Dozens of Iraqi policemen positioned themselves outside the badly damaged house of Iraqi Deputy Interior Minister Abdul Jabbar Youssef Al-Sheikhli in an east Baghdad neighborhood.
Witnesses say a huge explosion rocked the area about eight o'clock in the morning after a man in a Chevrolet sedan drove up to the front of the lightly-guarded house and blew the car up. At least nine charred vehicles could be seen smoldering in the vicinity and the windows of several homes nearby had been blown out.
The deputy interior minister, the apparent target of the attack, was inside the house when the blast occurred. He reportedly suffered minor injuries. But a woman, who lives next door to the Iraqi official, says she saw several guards in front of the house blown to pieces by the force of the blast.
The woman, who only identifies herself as Jumana, says some body parts landed on the roof of her house. She says the police took them along with bomb fragments from her yard.

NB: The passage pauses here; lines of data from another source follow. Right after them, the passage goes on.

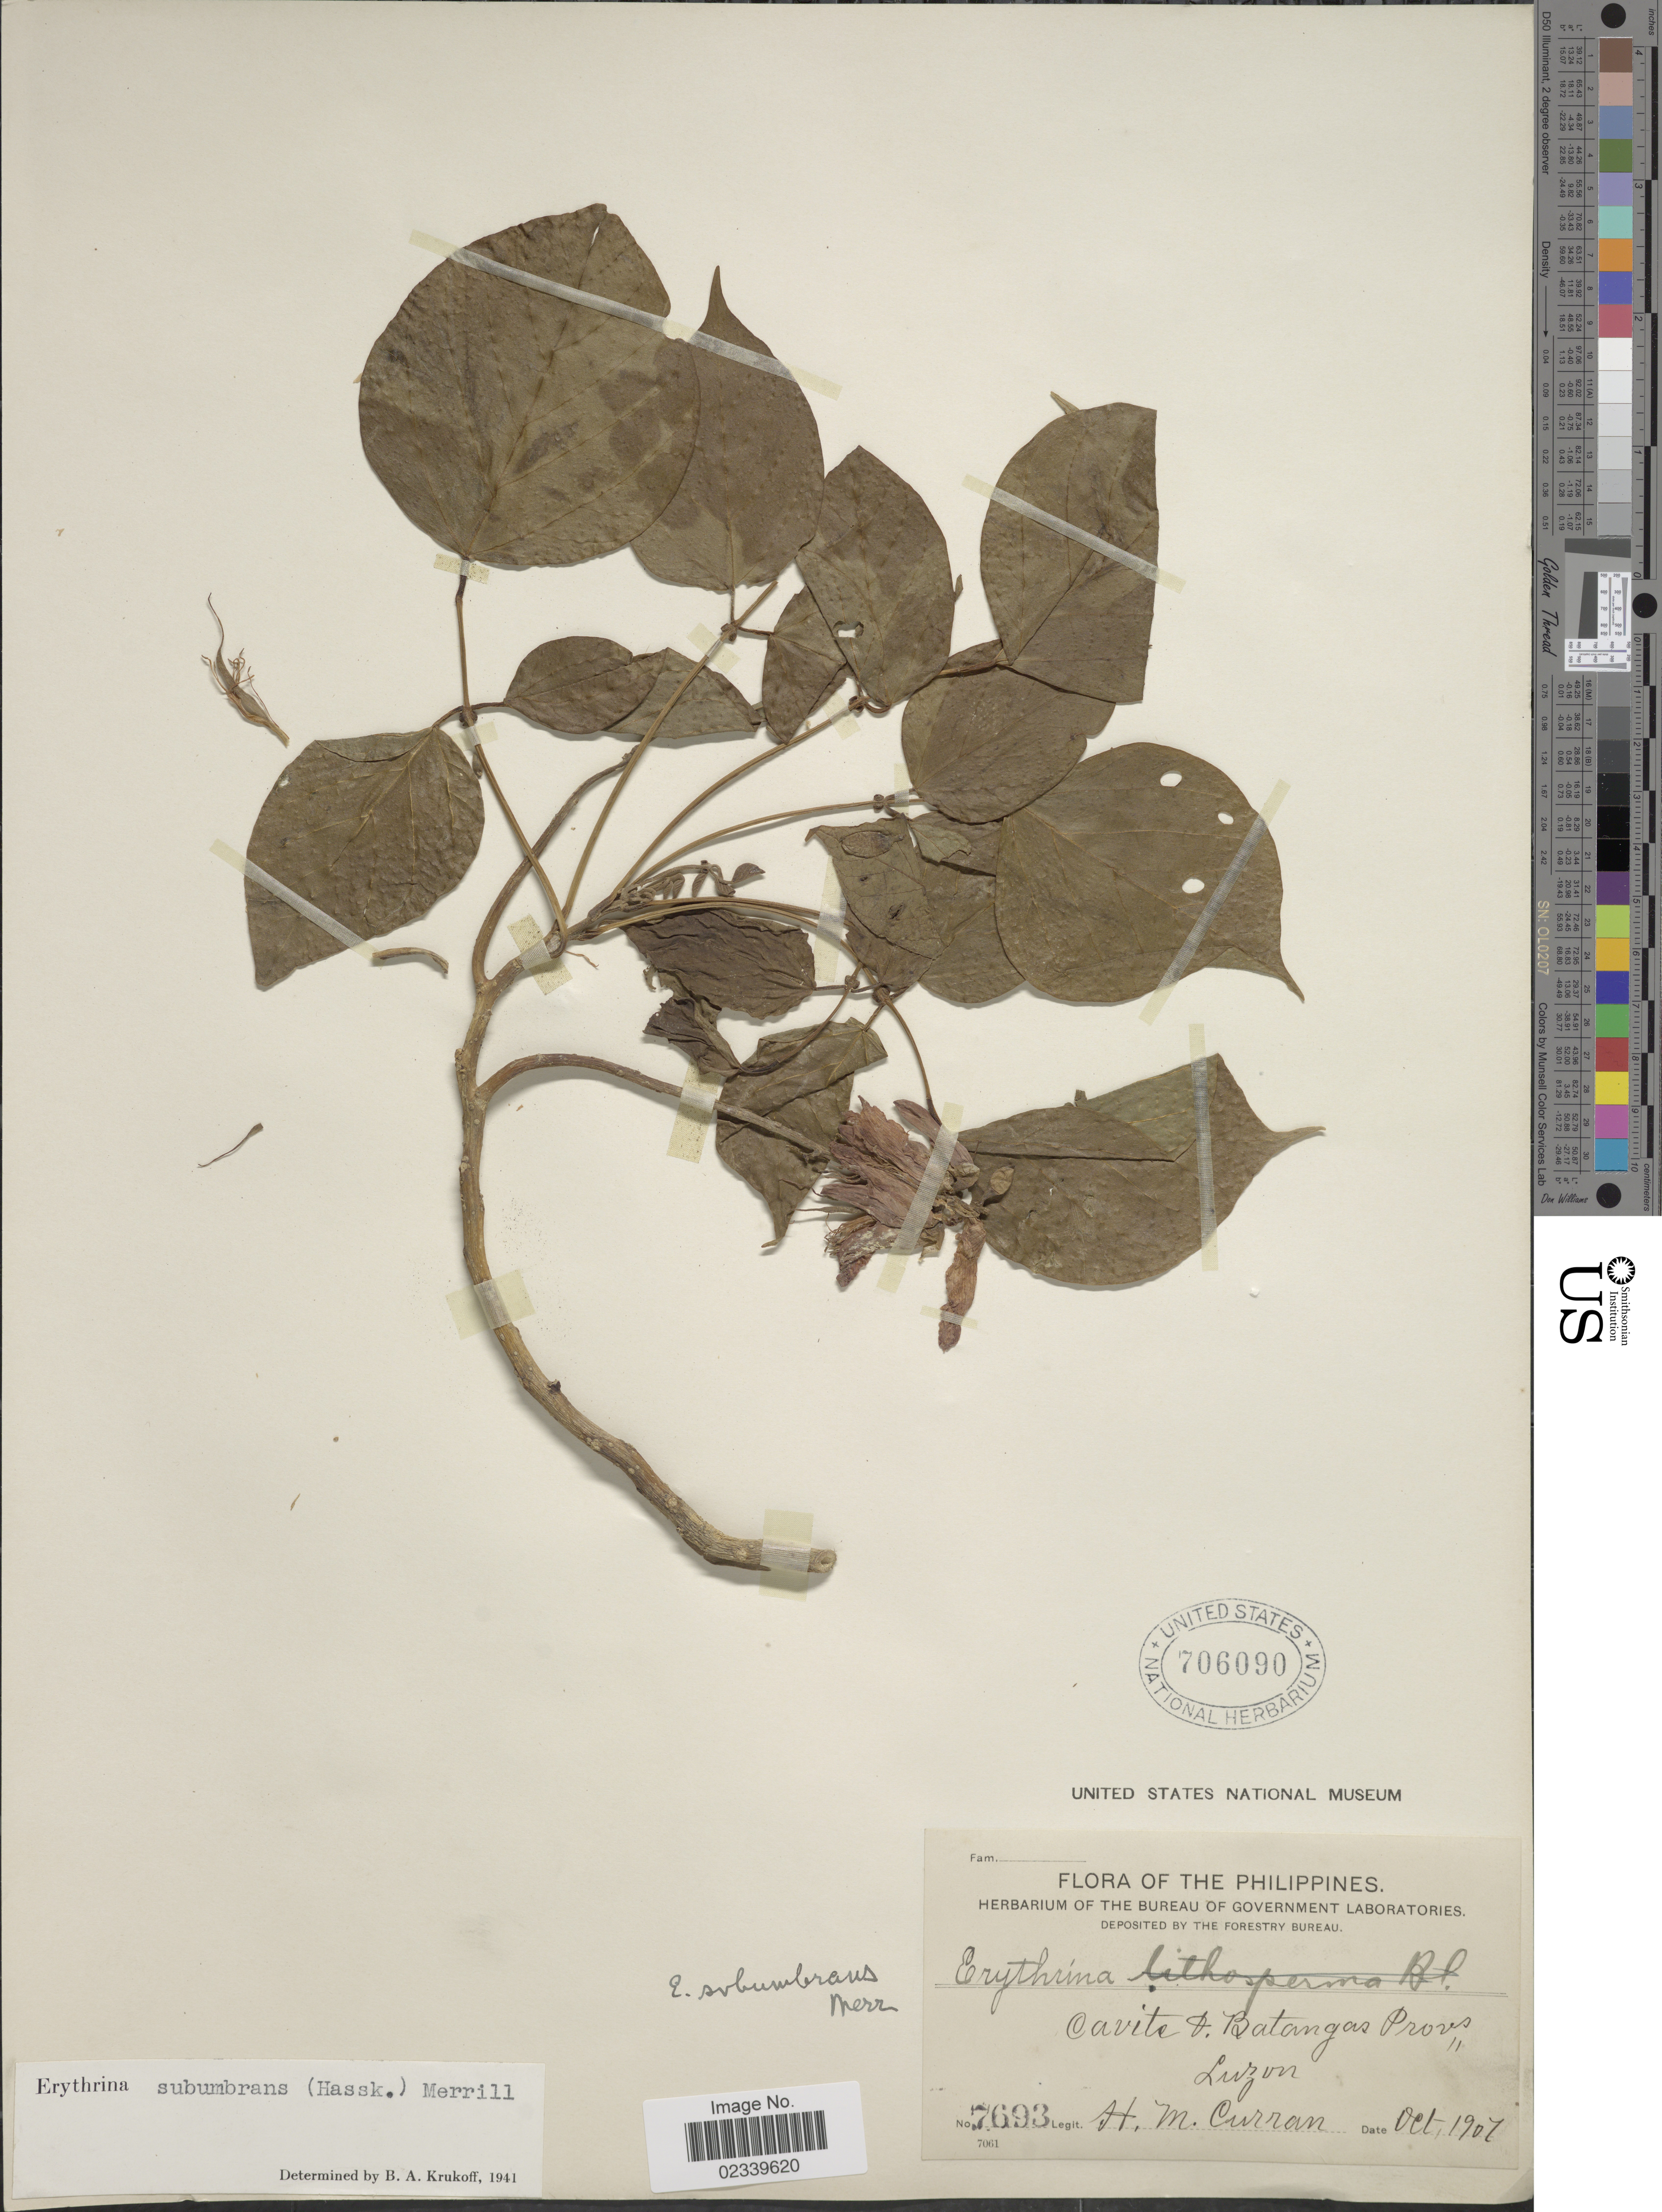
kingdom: Plantae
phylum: Tracheophyta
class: Magnoliopsida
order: Fabales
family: Fabaceae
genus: Erythrina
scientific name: Erythrina subumbrans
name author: (Hassk.) Merr.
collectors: H. M. Curran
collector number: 7693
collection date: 1907-10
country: Philippines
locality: Cavite O. Batangas Prov., Luzon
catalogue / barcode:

Deputy Interior Minister Sheikhli is one of three deputy officials in the security ministry and a prominent member of the Shi'ite Muslim Dawa Party. On Monday, a suicide car bombing at a checkpoint near the headquarters of the U.S.-led Coalition Provisional Authority, killed the president of the Iraqi Governing Council, Izzadine Salim, and six other people. Mr. Salim was also a leader of the Dawa Party in the southern city of Basra.
Surveying the damage Saturday morning at the site of the blast, Iraqi interior minister, Samir Sumaidy, called the attack a terrible crime and told journalists that he will launch an investigation to see if there are links between the two suicide car bombings.
Mr. Sumaidy says he will do his best to conduct a thorough investigation and bring the perpetrators to justice.